### [Activity]
Copy the text of every item below exactly as it appears, omitting the pictures.

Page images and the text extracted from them
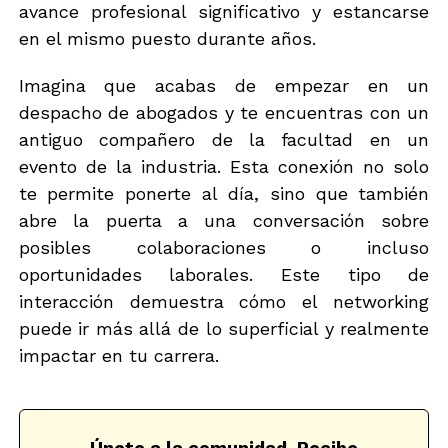
avance profesional significativo y estancarse
en el mismo puesto durante años.
Imagina que acabas de empezar en un
despacho de abogados y te encuentras con un
antiguo compañero de la facultad en un
evento de la industria. Esta conexión no solo
te permite ponerte al día, sino que también
abre la puerta a una conversación sobre
posibles colaboraciones o incluso
oportunidades laborales. Este tipo de
interacción demuestra cómo el networking
puede ir más allá de lo superficial y realmente
impactar en tu carrera.
Únete a la comunidad. Recibe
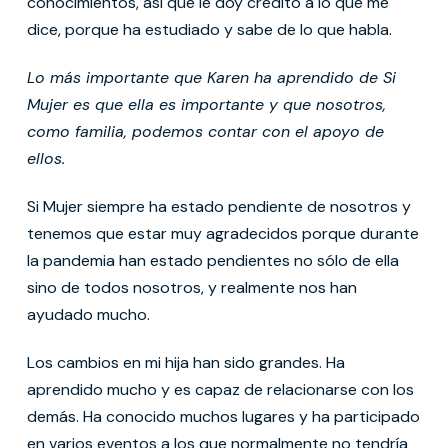
conocimientos, así que le doy crédito a lo que me
dice, porque ha estudiado y sabe de lo que habla.
Lo más importante que Karen ha aprendido de Si
Mujer es que ella es importante y que nosotros,
como familia, podemos contar con el apoyo de
ellos.
Si Mujer siempre ha estado pendiente de nosotros y
tenemos que estar muy agradecidos porque durante
la pandemia han estado pendientes no sólo de ella
sino de todos nosotros, y realmente nos han
ayudado mucho.
Los cambios en mi hija han sido grandes. Ha
aprendido mucho y es capaz de relacionarse con los
demás. Ha conocido muchos lugares y ha participado
en varios eventos a los que normalmente no tendría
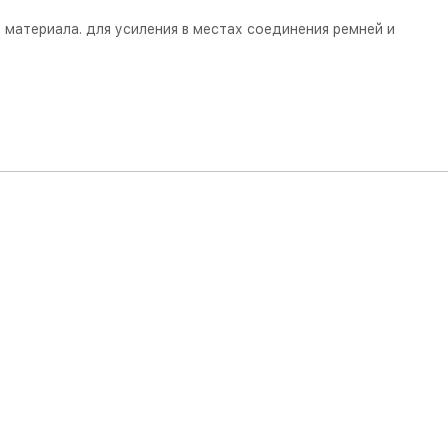
 материала. для усиления в местах соединения ремней и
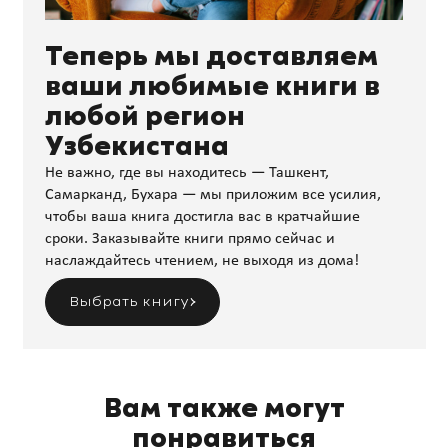
Теперь мы доставляем
ваши любимые книги в
любой регион
Узбекистана
Не важно, где вы находитесь — Ташкент,
Самарканд, Бухара — мы приложим все усилия,
чтобы ваша книга достигла вас в кратчайшие
сроки. Заказывайте книги прямо сейчас и
наслаждайтесь чтением, не выходя из дома!
Выбрать книгу
Вам также могут
понравиться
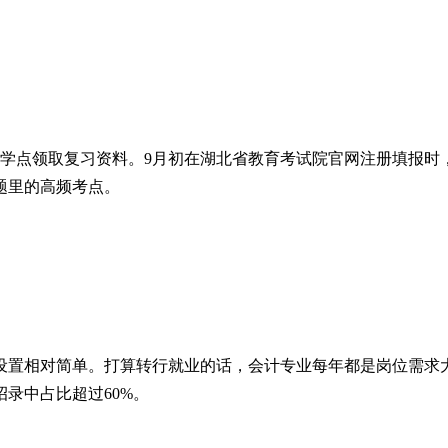
学点领取复习资料。9月初在湖北省教育考试院官网注册填报时
题里的高频考点。
设置相对简单。打算转行就业的话，会计专业每年都是岗位需求
录中占比超过60%。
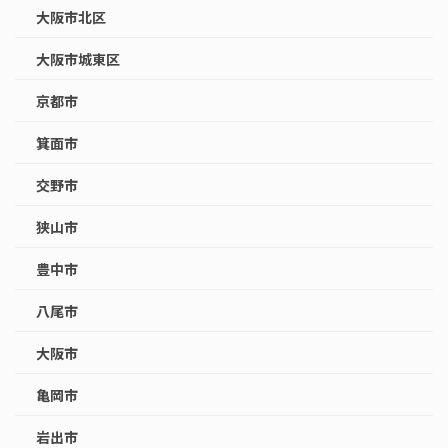
大阪市北区
大阪市城東区
京都市
箕面市
交野市
狭山市
豊中市
八尾市
大阪市
亀岡市
岩出市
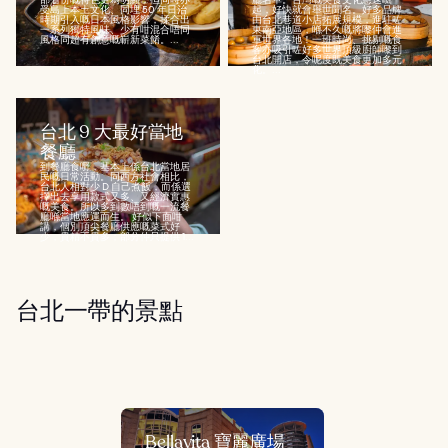
受島上本土文化、同埋 50 年日治
起，好快就會舉世聞名。好多品牌
時期引入嘅日本風格影響，揉合出
由台北巷道小店拓展規模，進駐咗
一系列獨特風味、少有咁混合唔同
東南亞地區，喺不久嘅將嚟仲會進
風格同超有創意嘅嶄新菜餚。...
軍世界各地！一班時尚、挑剔嘅食
客亦吸引咗好多世界頂級廚師嚟到
台北開店，令呢度既美食更加多元
化。...
台北 9 大最好當地
餐廳
到餐廳食嘢，基本上係台北當地居
民嘅日常活動。同西方社會相比，
台北人相對少 D 自己煮飯，而係選
擇出去享用款式又多、又經濟實惠
嘅美食。所以多到數唔到嘅一流餐
廳喺當地應運而生。 好似下面咁
講，個別頂尖餐廳供應嘅菜式好
少，貴精不貴多；部分仲只提供 1...
台北一帶的景點
Bellavita 寶麗廣場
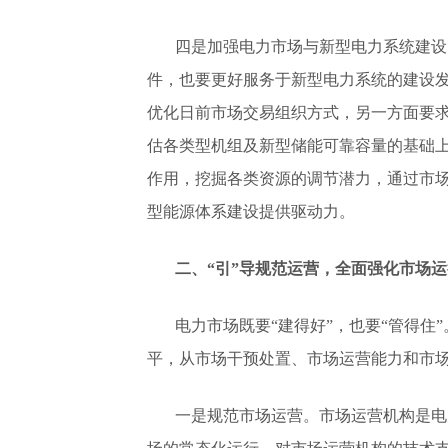
四是加强电力市场与新型电力系统建设
件，也要更好服务于新型电力系统的建设
优化日前市场交易组织方式，另一方面要
估各类型机组及新型储能可靠容量的基础
作用，挖掘各类资源的调节潜力，通过市
型能源体系建设提供驱动力。
二、“引”导规范运营，全面强化市场
电力市场既要“建得好”，也要“管得
平，从市场干预处置、市场运营能力和市
一是规范市场运营。市场运营机构是电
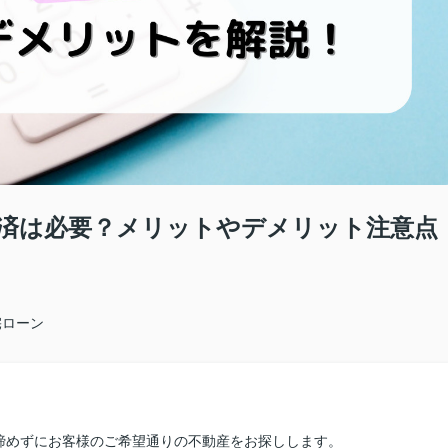
済は必要？メリットやデメリット注意点
宅ローン
諦めずにお客様のご希望通りの不動産をお探しします。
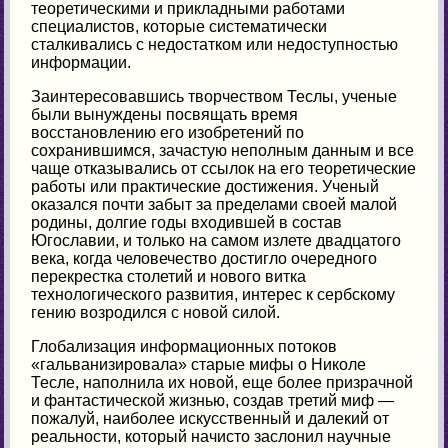
теоретическими и прикладными работами
специалистов, которые систематически
сталкивались с недостатком или недоступностью
информации.
Заинтересовавшись творчеством Теслы, ученые
были вынуждены посвящать время
восстановлению его изобретений по
сохранившимся, зачастую неполным данным и все
чаще отказывались от ссылок на его теоретические
работы или практические достижения. Ученый
оказался почти забыт за пределами своей малой
родины, долгие годы входившей в состав
Югославии, и только на самом излете двадцатого
века, когда человечество достигло очередного
перекрестка столетий и нового витка
технологического развития, интерес к сербскому
гению возродился с новой силой.
Глобализация информационных потоков
«гальванизировала» старые мифы о Николе
Тесле, наполнила их новой, еще более призрачной
и фантастической жизнью, создав третий миф —
пожалуй, наиболее искусственный и далекий от
реальности, который начисто заслонил научные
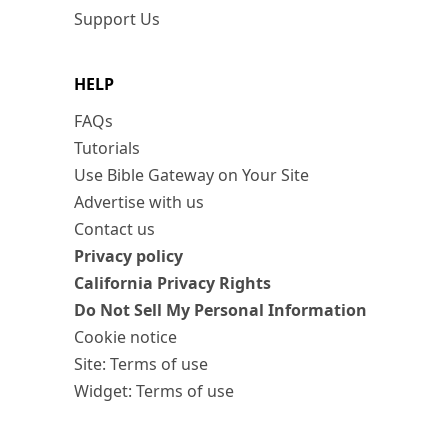
Support Us
HELP
FAQs
Tutorials
Use Bible Gateway on Your Site
Advertise with us
Contact us
Privacy policy
California Privacy Rights
Do Not Sell My Personal Information
Cookie notice
Site: Terms of use
Widget: Terms of use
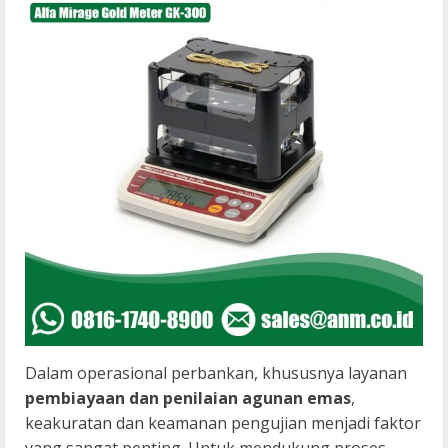
Dalam operasional perbankan, khususnya layanan
pembiayaan dan penilaian agunan emas
,
keakuratan dan keamanan pengujian menjadi faktor
yang sangat penting. Untuk mendukung proses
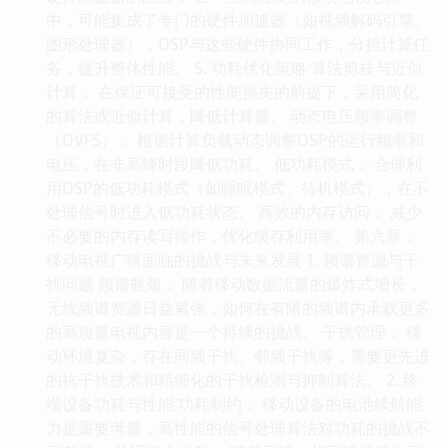
中，可能集成了专门的硬件加速器（如视频解码引擎、
图形处理器），DSP与这些硬件协同工作，分担计算任
务，提升整体性能。 5. 功耗优化策略 算法剪枝与近似
计算： 在保证可接受的性能损失的前提下，采用简化
的算法或近似计算，降低计算量。 动态电压频率调整
（DVFS）： 根据计算负载动态调整DSP的运行频率和
电压，在非高峰时段降低功耗。 低功耗模式： 合理利
用DSP的低功耗模式（如睡眠模式、待机模式），在不
处理信号时进入低功耗状态。 高效的内存访问： 减少
不必要的内存读写操作，优化缓存利用率。 第六章：
移动电视广播面临的挑战与未来发展 1. 频谱资源与干
扰问题 频谱瓶颈： 随着移动数据流量的爆炸式增长，
无线频谱资源日益紧张，如何在有限的频谱内承载更多
的高质量电视内容是一个持续的挑战。 干扰管理： 移
动环境复杂，存在同频干扰、邻频干扰等，需要更先进
的抗干扰技术和精细化的干扰检测与抑制算法。 2. 终
端设备功耗与性能 功耗制约： 移动设备的电池续航能
力是重要考量，高性能的信号处理算法对功耗的挑战不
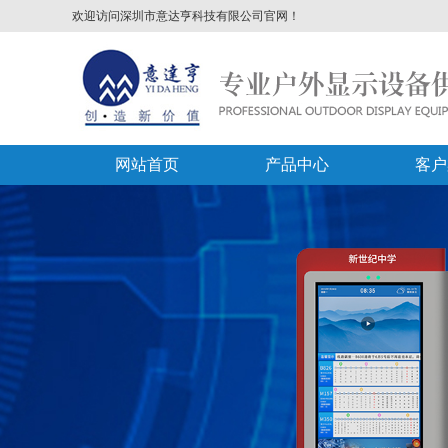
欢迎访问深圳市意达亨科技有限公司官网！
网站首页
产品中心
客户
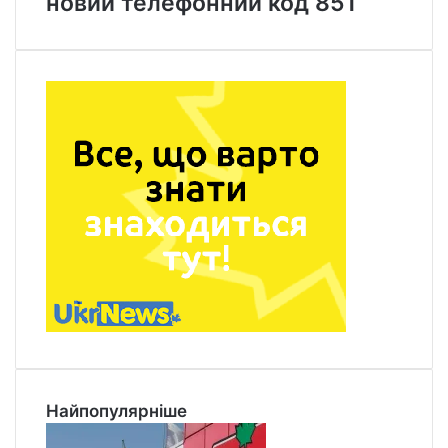
новий телефонний код 851
Найпопулярніше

### [Result for this exercise]
avance profesional significativo y estancarse
en el mismo puesto durante años.
Imagina que acabas de empezar en un
despacho de abogados y te encuentras con un
antiguo compañero de la facultad en un
evento de la industria. Esta conexión no solo
te permite ponerte al día, sino que también
abre la puerta a una conversación sobre
posibles colaboraciones o incluso
oportunidades laborales. Este tipo de
interacción demuestra cómo el networking
puede ir más allá de lo superficial y realmente
impactar en tu carrera.
Únete a la comunidad. Recibe
conocimientos, así que le doy crédito a lo que me
dice, porque ha estudiado y sabe de lo que habla.
Lo más importante que Karen ha aprendido de Si
Mujer es que ella es importante y que nosotros,
como familia, podemos contar con el apoyo de
ellos.
Si Mujer siempre ha estado pendiente de nosotros y
tenemos que estar muy agradecidos porque durante
la pandemia han estado pendientes no sólo de ella
sino de todos nosotros, y realmente nos han
ayudado mucho.
Los cambios en mi hija han sido grandes. Ha
aprendido mucho y es capaz de relacionarse con los
demás. Ha conocido muchos lugares y ha participado
en varios eventos a los que normalmente no tendría
 материала. для усиления в местах соединения ремней и
Теперь мы доставляем
ваши любимые книги в
любой регион
Узбекистана
Не важно, где вы находитесь — Ташкент,
Самарканд, Бухара — мы приложим все усилия,
чтобы ваша книга достигла вас в кратчайшие
сроки. Заказывайте книги прямо сейчас и
наслаждайтесь чтением, не выходя из дома!
Выбрать книгу
Вам также могут
понравиться
学点领取复习资料。9月初在湖北省教育考试院官网注册填报时
题里的高频考点。
设置相对简单。打算转行就业的话，会计专业每年都是岗位需求
录中占比超过60%。
大阪市北区
大阪市城東区
京都市
箕面市
交野市
狭山市
豊中市
八尾市
大阪市
亀岡市
岩出市
受島上本土文化、同埋 50 年日治
起，好快就會舉世聞名。好多品牌
時期引入嘅日本風格影響，揉合出
由台北巷道小店拓展規模，進駐咗
一系列獨特風味、少有咁混合唔同
東南亞地區，喺不久嘅將嚟仲會進
風格同超有創意嘅嶄新菜餚。...
軍世界各地！一班時尚、挑剔嘅食
客亦吸引咗好多世界頂級廚師嚟到
台北開店，令呢度既美食更加多元
化。...
台北 9 大最好當地
餐廳
到餐廳食嘢，基本上係台北當地居
民嘅日常活動。同西方社會相比，
台北人相對少 D 自己煮飯，而係選
擇出去享用款式又多、又經濟實惠
嘅美食。所以多到數唔到嘅一流餐
廳喺當地應運而生。 好似下面咁
講，個別頂尖餐廳供應嘅菜式好
少，貴精不貴多；部分仲只提供 1...
台北一帶的景點
Bellavita 寶麗廣場
四是加强电力市场与新型电力系统建设
件，也要更好服务于新型电力系统的建设
优化日前市场交易组织方式，另一方面要
估各类型机组及新型储能可靠容量的基础
作用，挖掘各类资源的调节潜力，通过市
型能源体系建设提供驱动力。
二、“引”导规范运营，全面强化市场
电力市场既要“建得好”，也要“管得
平，从市场干预处置、市场运营能力和市
一是规范市场运营。市场运营机构是电
済は必要？メリットやデメリット注意点
宅ローン
諦めずにお客様のご希望通りの不動産をお探しします。
теоретическими и прикладными работами
специалистов, которые систематически
сталкивались с недостатком или недоступностью
информации.
Заинтересовавшись творчеством Теслы, ученые
были вынуждены посвящать время
восстановлению его изобретений по
сохранившимся, зачастую неполным данным и все
чаще отказывались от ссылок на его теоретические
работы или практические достижения. Ученый
оказался почти забыт за пределами своей малой
родины, долгие годы входившей в состав
Югославии, и только на самом излете двадцатого
века, когда человечество достигло очередного
перекрестка столетий и нового витка
технологического развития, интерес к сербскому
гению возродился с новой силой.
Глобализация информационных потоков
«гальванизировала» старые мифы о Николе
Тесле, наполнила их новой, еще более призрачной
и фантастической жизнью, создав третий миф —
пожалуй, наиболее искусственный и далекий от
реальности, который начисто заслонил научные
Support Us
HELP
FAQs
Tutorials
Use Bible Gateway on Your Site
Advertise with us
Contact us
Privacy policy
California Privacy Rights
Do Not Sell My Personal Information
Cookie notice
Site: Terms of use
Widget: Terms of use
Dalam operasional perbankan, khususnya layanan
pembiayaan dan penilaian agunan emas
,
keakuratan dan keamanan pengujian menjadi faktor
yang sangat penting. Untuk mendukung proses
中，可能集成了专门的硬件加速器（如视频解码引擎、
图形处理器），DSP与这些硬件协同工作，分担计算任
务，提升整体性能。 5. 功耗优化策略 算法剪枝与近似
计算： 在保证可接受的性能损失的前提下，采用简化
的算法或近似计算，降低计算量。 动态电压频率调整
（DVFS）： 根据计算负载动态调整DSP的运行频率和
电压，在非高峰时段降低功耗。 低功耗模式： 合理利
用DSP的低功耗模式（如睡眠模式、待机模式），在不
处理信号时进入低功耗状态。 高效的内存访问： 减少
不必要的内存读写操作，优化缓存利用率。 第六章：
移动电视广播面临的挑战与未来发展 1. 频谱资源与干
扰问题 频谱瓶颈： 随着移动数据流量的爆炸式增长，
无线频谱资源日益紧张，如何在有限的频谱内承载更多
的高质量电视内容是一个持续的挑战。 干扰管理： 移
动环境复杂，存在同频干扰、邻频干扰等，需要更先进
的抗干扰技术和精细化的干扰检测与抑制算法。 2. 终
端设备功耗与性能 功耗制约： 移动设备的电池续航能
力是重要考量，高性能的信号处理算法对功耗的挑战不
欢迎访问深圳市意达亨科技有限公司官网！
网站首页
产品中心
客户
новий телефонний код 851
Найпопулярніше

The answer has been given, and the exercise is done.